After about 20 minutes of chanting, AMP Director of Internal Affairs Hasini Bandara offered the protesters a microphone, which a spokesperson used to denounce the ACLU’s support of the First Amendment rights of white supremacists, and suggest that the organization is providing them an unnecessary platform, the newspaper reported.
“When is the free speech of the oppressed protected?” a BLM group representative asked the crowd. “We know from personal experience that rights granted to wealthy, white, cis, male, straight bodies do not trickle down to marginalized groups. We face greater barriers and consequences for speaking.”
The chanting continued after the representative took their place back in line, forcing organizers to cancel the event.
“It was a collective decision from people in the AMP leadership team and our advisers,” AMP director Miguel Dayan told The Flat Hat. “It was clear we [were] unable to continue with the event, and it was appropriate to cancel.”

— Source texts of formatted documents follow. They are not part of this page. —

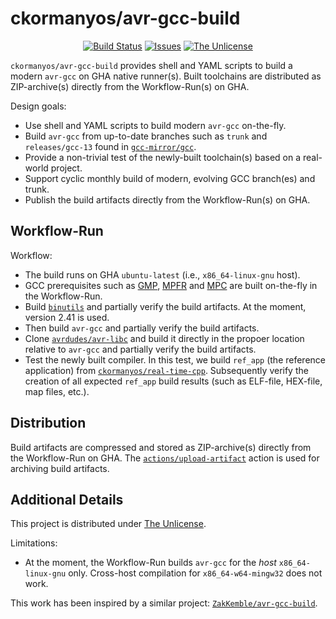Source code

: ckormanyos/avr-gcc-build
==================

<p align="center">
    <a href="https://github.com/ckormanyos/avr-gcc-build/actions">
        <img src="https://github.com/ckormanyos/avr-gcc-build/actions/workflows/avr-gcc-build.yml/badge.svg" alt="Build Status"></a>
    <a href="https://github.com/ckormanyos/avr-gcc-build/issues?q=is%3Aissue+is%3Aopen+sort%3Aupdated-desc">
        <img src="https://custom-icon-badges.herokuapp.com/github/issues-raw/ckormanyos/avr-gcc-build?logo=github" alt="Issues" /></a>
    <a href="https://github.com/ckormanyos/avr-gcc-build/blob/main/UNLICENSE">
        <img src="https://img.shields.io/badge/license-The Unlicense-blue.svg" alt="The Unlicense"></a>
</p>

`ckormanyos/avr-gcc-build` provides shell and YAML scripts to build a modern `avr-gcc`
on GHA native runner(s). Built toolchains are distributed as ZIP-archive(s)
directly from the Workflow-Run(s) on GHA.

Design goals:
  - Use shell and YAML scripts to build modern `avr-gcc` on-the-fly.
  - Build `avr-gcc` from up-to-date branches such as `trunk` and `releases/gcc-13` found in [`gcc-mirror/gcc`](https://github.com/gcc-mirror/gcc).
  - Provide a non-trivial test of the newly-built toolchain(s) based on a real-world project.
  - Support cyclic monthly build of modern, evolving GCC branch(es) and trunk.
  - Publish the build artifacts directly from the Workflow-Run(s) on GHA.

## Workflow-Run

Workflow:
  - The build runs on GHA `ubuntu-latest` (i.e., `x86_64-linux-gnu` host).
  - GCC prerequisites such as [GMP](https://gmplib.org), [MPFR](https://www.mpfr.org) and [MPC](https://www.multiprecision.org) are built on-the-fly in the Workflow-Run.
  - Build [`binutils`](https://www.gnu.org/software/binutils) and partially verify the build artifacts. At the moment, version 2.41 is used.
  - Then build `avr-gcc` and partially verify the build artifacts.
  - Clone [`avrdudes/avr-libc`](https://github.com/avrdudes/avr-libc) and build it directly in the propoer location relative to `avr-gcc` and partially verify the build artifacts.
  - Test the newly built compiler. In this test, we build `ref_app` (the reference application) from [`ckormanyos/real-time-cpp`](https://github.com/ckormanyos). Subsequently verify the creation of all expected `ref_app` build results (such as ELF-file, HEX-file, map files, etc.).

## Distribution

Build artifacts are compressed and stored as ZIP-archive(s)
directly from the Workflow-Run on GHA.
The [`actions/upload-artifact`](https://github.com/actions/upload-artifact) action
is used for archiving build artifacts.

## Additional Details

This project is distributed under [The Unlicense](./UNLICENSE).

Limitations:
  - At the moment, the Workflow-Run builds `avr-gcc` for the _host_ `x86_64-linux-gnu` only. Cross-host compilation for `x86_64-w64-mingw32` does not work.

This work has been inspired by a similar project: [`ZakKemble/avr-gcc-build`](https://github.com/ZakKemble/avr-gcc-build).
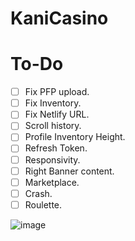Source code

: # KaniCasino

# To-Do
- [ ] Fix PFP upload.
- [ ] Fix Inventory.
- [ ] Fix Netlify URL.
- [ ] Scroll history.
- [ ] Profile Inventory Height.
- [ ] Refresh Token.
- [ ] Responsivity.
- [ ] Right Banner content.
- [ ] Marketplace.
- [ ] Crash.
- [ ] Roulette.

![image](https://user-images.githubusercontent.com/65428910/235279117-30bfaaa1-b8c5-46ae-9880-2b8b209c35c4.png)
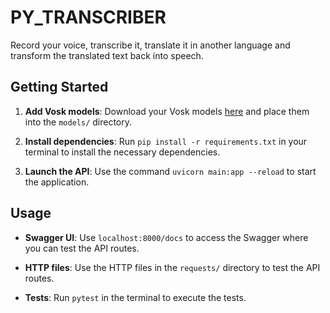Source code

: # PY_TRANSCRIBER

Record your voice, transcribe it, translate it in another language and transform the translated text back into speech.

## Getting Started

1. **Add Vosk models**: Download your Vosk models [here](https://alphacephei.com/vosk/models) and place them into the `models/` directory.

2. **Install dependencies**: Run `pip install -r requirements.txt` in your terminal to install the necessary dependencies.

3. **Launch the API**: Use the command `uvicorn main:app --reload` to start the application.

## Usage

- **Swagger UI**: Use `localhost:8000/docs` to access the Swagger where you can test the API routes.

- **HTTP files**: Use the HTTP files in the `requests/` directory to test the API routes.

- **Tests**: Run `pytest` in the terminal to execute the tests.
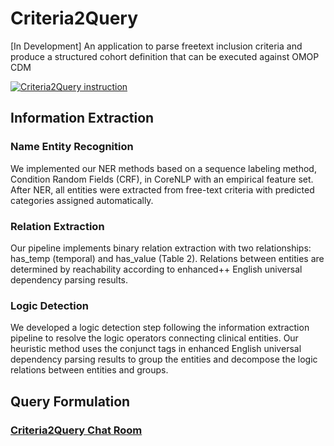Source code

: # Criteria2Query
[In Development] An application to parse freetext inclusion criteria and produce a structured cohort definition that can be executed against OMOP CDM

[![Criteria2Query instruction](https://img.youtube.com/vi/EYN2Md-DCR8/0.jpg)](https://www.youtube.com/watch?v=EYN2Md-DCR8)


## Information Extraction

### Name Entity Recognition
We implemented our NER methods based on a sequence labeling method, Condition Random Fields (CRF), in CoreNLP with an empirical feature set. After NER, all entities were extracted from free-text criteria with predicted categories assigned automatically.


### Relation Extraction
Our pipeline implements binary relation extraction with two relationships: has_temp (temporal) and has_value (Table 2). Relations between entities are determined by reachability according to enhanced++ English universal dependency parsing results.

### Logic Detection
We developed a logic detection step following the information extraction pipeline to resolve the logic operators connecting clinical entities. Our heuristic method uses the conjunct tags in enhanced English universal dependency parsing results to group the entities and decompose the logic relations between entities and groups.

## Query Formulation


### [Criteria2Query Chat Room](https://gitter.im/Criteria2query/Lobby#)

William & Mary College President Taylor Reveley issued a statement following the protest criticizing demonstrators for shutting down the event and attempting to drown out students who had gathered to ask Gastañaga questions after the cancellation was announced.
“Silencing certain voices in order to advance the cause of others is not acceptable in our community,” Reveley said. “This stifles debate and prevents those who’ve come to hear a speaker, our students in particular, from asking questions, often hard questions, and from engaging in debate where the strength of ideas, not the power of shouting, is the currency.
“William & Mary must be a campus that welcomes difficult conversations, honest debate and civil dialogue,” she added.
As of now, there are no plans to reschedule the event.